This week’s Celebration of Wellness Blog Party focused on cultivating stillness. I was amazed at the lessons once learned in other situations that came to the foreground this week. This week reminded me that I have a lot of wisdom tucked away in the corners of my being that I forget to pull out and dust off.
Some of the Wisdom I Remembered
I remembered that while studying theatre in college that my director would encourage us to begin our performances from a place of peace and relaxation. This was the first place I studied stillness, the first place where I discovered intentional breathing. We learned to explore our bodies for places of stress and to invite our breath to loosen up what was bound up. And when we were good and chilled out, we performed. Now this was completely opposite of the place I thought good performance might come from. I figured you get HYPED and JAZZED…and then socked it to ’em! But I will be ever grateful for my director for re-directing my thinking. This lesson has been one of the most powerful realizations of my life.

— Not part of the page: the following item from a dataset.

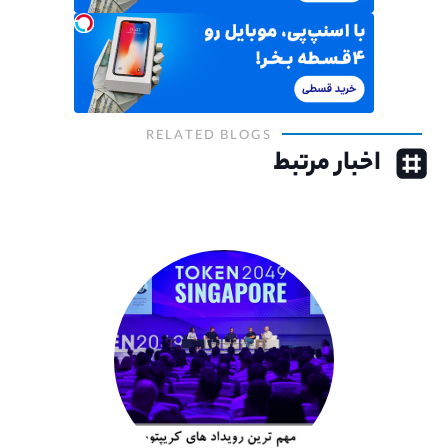
RELATED BLOGS
اخبار مرتبط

This week I also studied about the history and culture of tea. Several years ago I found a tattered book about the religion of tea. I go to the book periodically because it reminds me that sanctuary can be found in something as simple as a cup filled with a few leaves and buds soaked in water. The videos I watched have inspired me to aspire to become a tea connoisseur. It touches on so many of the areas of the Wheel of Wellness that I imagine it has to be pretty good for me. It is also a perfect pairing to my occasional interest in botanicals.
Lastly, my cultivation of stillness brought me to contemplate the ultimate stillness, death. This last week, although it took me nearly another week to realize it, was filled with association with loss and grief. The birthday of one beloved uncle who passed away several years ago, layered with the death anniversary of another dear uncle, the birthday of great friend lost this past summer, and time with a cousin whose husband is gravely ill. No matter how still I tried to become, I was acutely aware of that at the most minute level of my existence, I am not still…I am animated….and alive. Stillness is an illusion. But one I will continue to indulge.
My Wellness Art-ivity
For my wellness art-ivity, I have turned to the contemplative art of touch drawing. This is an activity that is somewhat new to me. At the beginning of the year, I decided to make this my artform of focus for 2011. I began by getting quiet. And then inviting my hands to move across the page, exploring the images and feelings that wanted to come to the surface. I will continue to work with what was created by adding prismacolor and layers of ink.
To end, I want to thank each of you for going on this journey with me. I am so grateful for our growing community. For those of you who wish you could be doing what you are seeing from the Creatives who are participating in the Celebration of Wellness….come on in, the water is FINE!